On inference workloads, an int8 quantized (W8A16) AutoMegaKernel variant outperforms NVIDIA's optimized cuBLAS bf16 baseline at batch-1 decode across the datacenter GPU fleet: up to 1.33x faster on L4s, 1.25-1.27x on L40S, and 1.19-1.23x on RTX 5090. Interestingly, the performance advantage appears specifically on inference-class GPUs; the system trails cuBLAS on training-class hardware (A100/H100) where cross-GPU synchronization bottlenecks dominate. The researchers openly report this limitation, demonstrating scientific honesty about the approach's scope.

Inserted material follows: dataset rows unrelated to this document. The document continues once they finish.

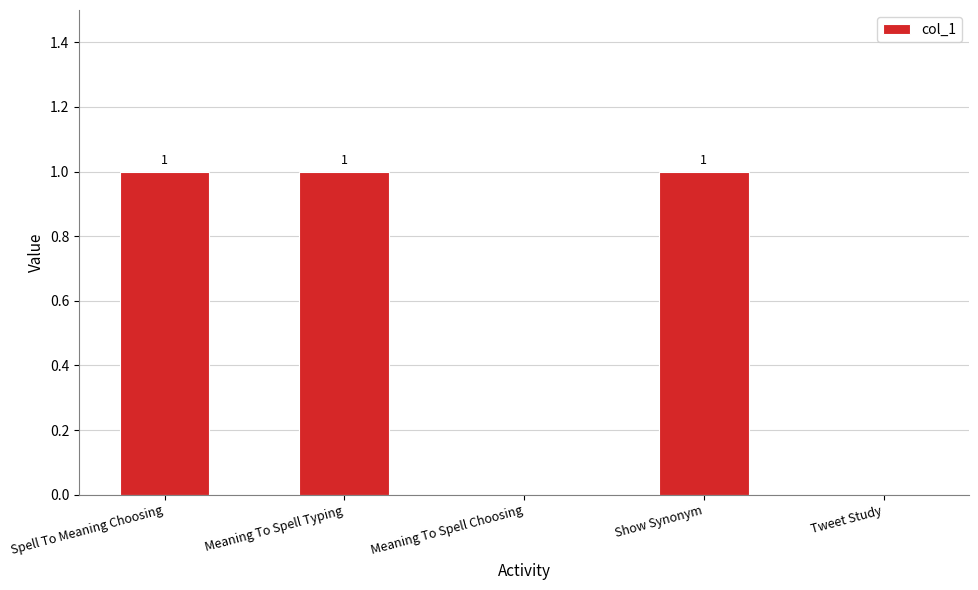

True or false: the data shows -1 at Tweet Study.

False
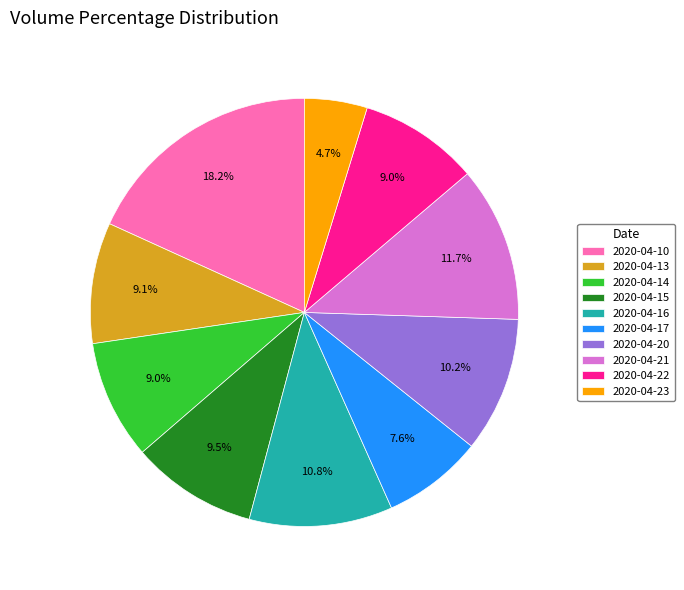

To the nearest percent, what percentage of the pie is 2020-04-14?

9%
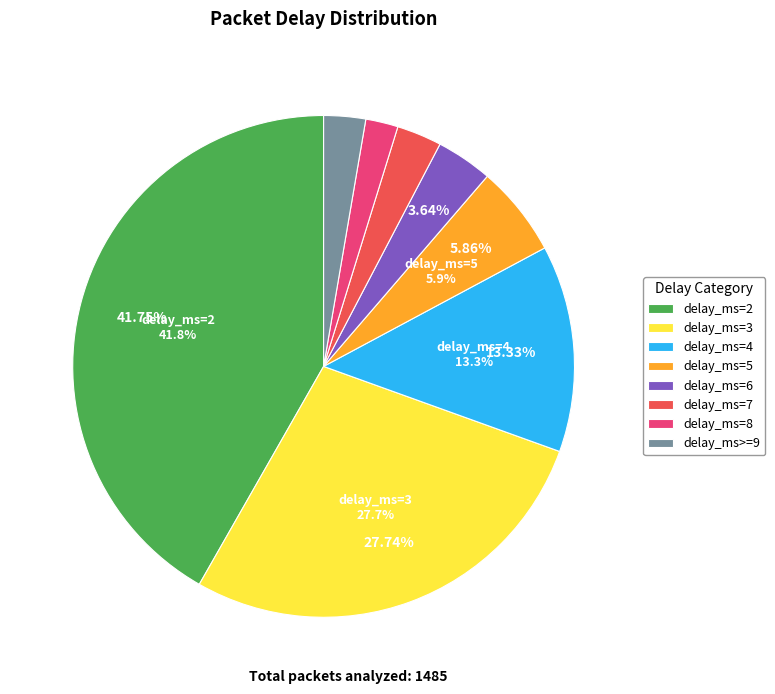

Is there any slice that represents more than half of the pie?

No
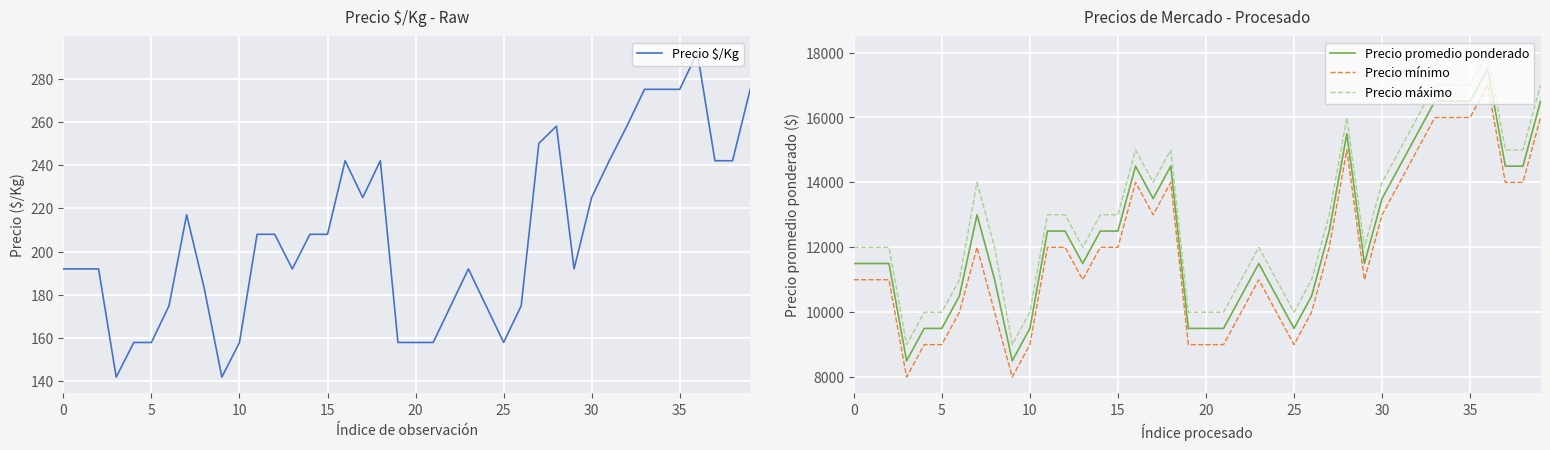

What is the label of the 21st point from the left?

20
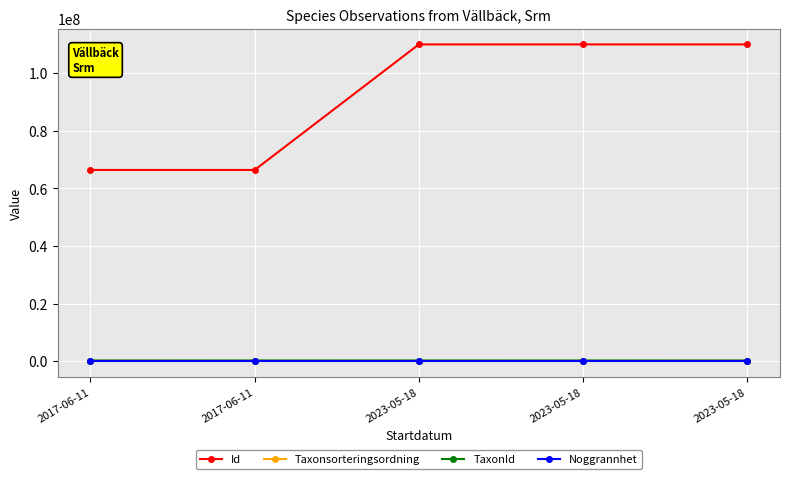

What are all the series names shown in the legend?

Id, Taxonsorteringsordning, TaxonId, Noggrannhet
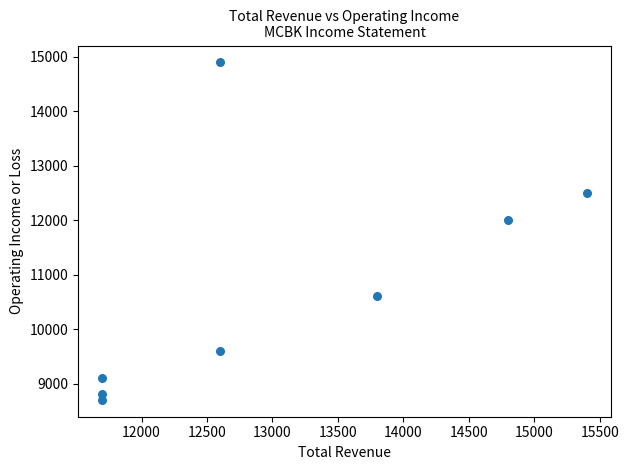

What is the range of Y values (max minus min)?

6200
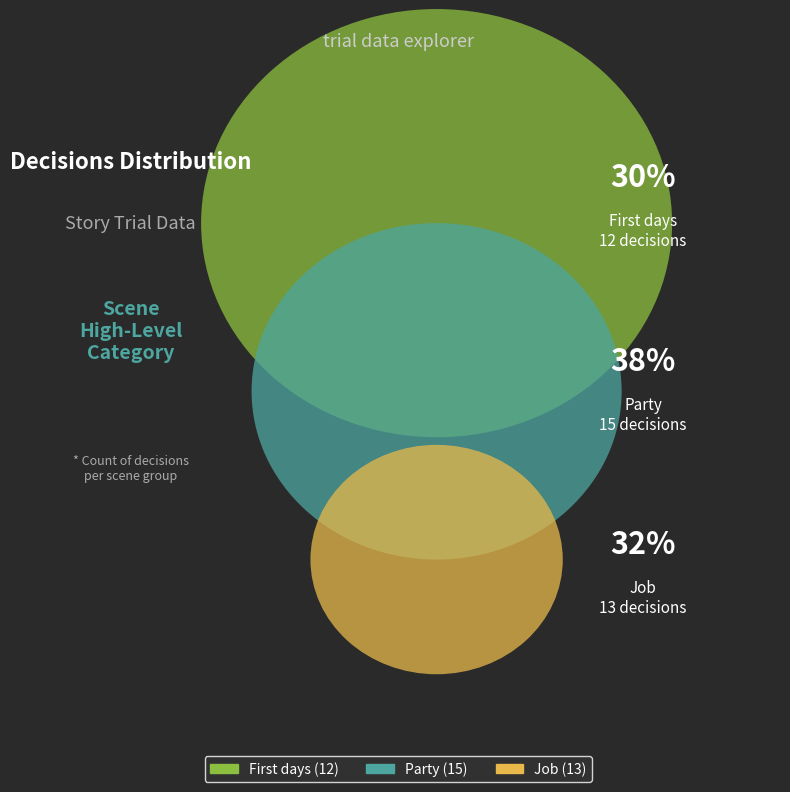

What percentage is NOT represented by Party?

62.5%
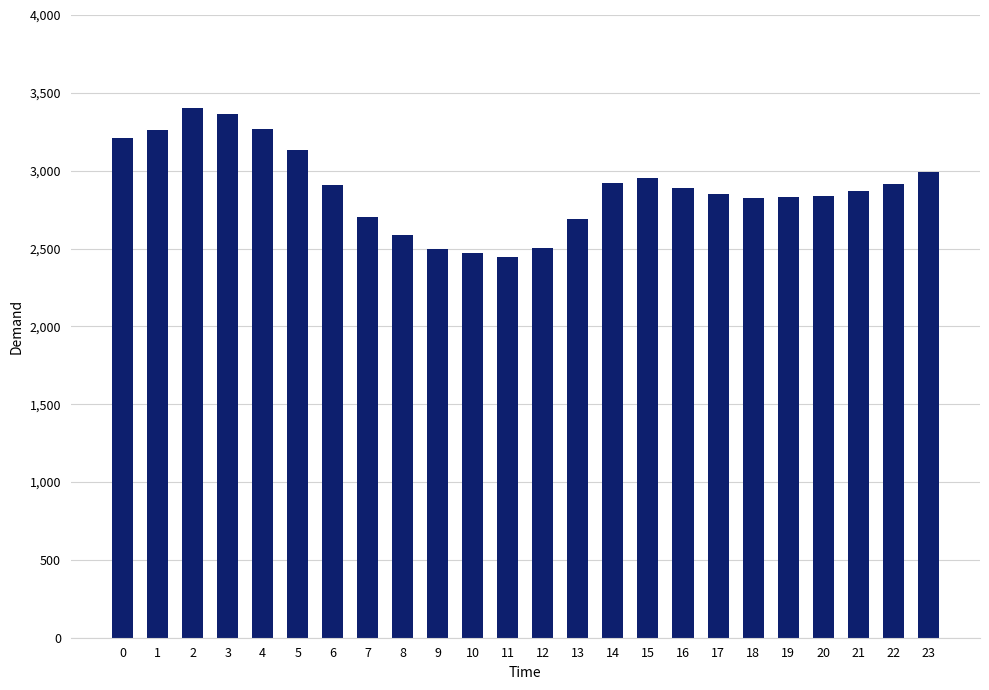

Is it true that the value at 0 is 3209?

True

• Agent-driven autoresearch loop enables automatic performance optimization, achieving 1.25-1.72x improvements over baseline

Editorial Opinion

AutoMegaKernel represents a significant step toward automating what has traditionally been painstaking expert work: hand-tuning GPU kernels for LLM inference. The static safety validator is particularly noteworthy—offering formal correctness guarantees without mechanized proofs, it sets a practical precedent for trustworthy automated kernel generation. While current results are strongest on inference-class hardware and smaller models, the combination of automated generation and principled verification could influence how GPU kernel optimization evolves across the AI infrastructure ecosystem.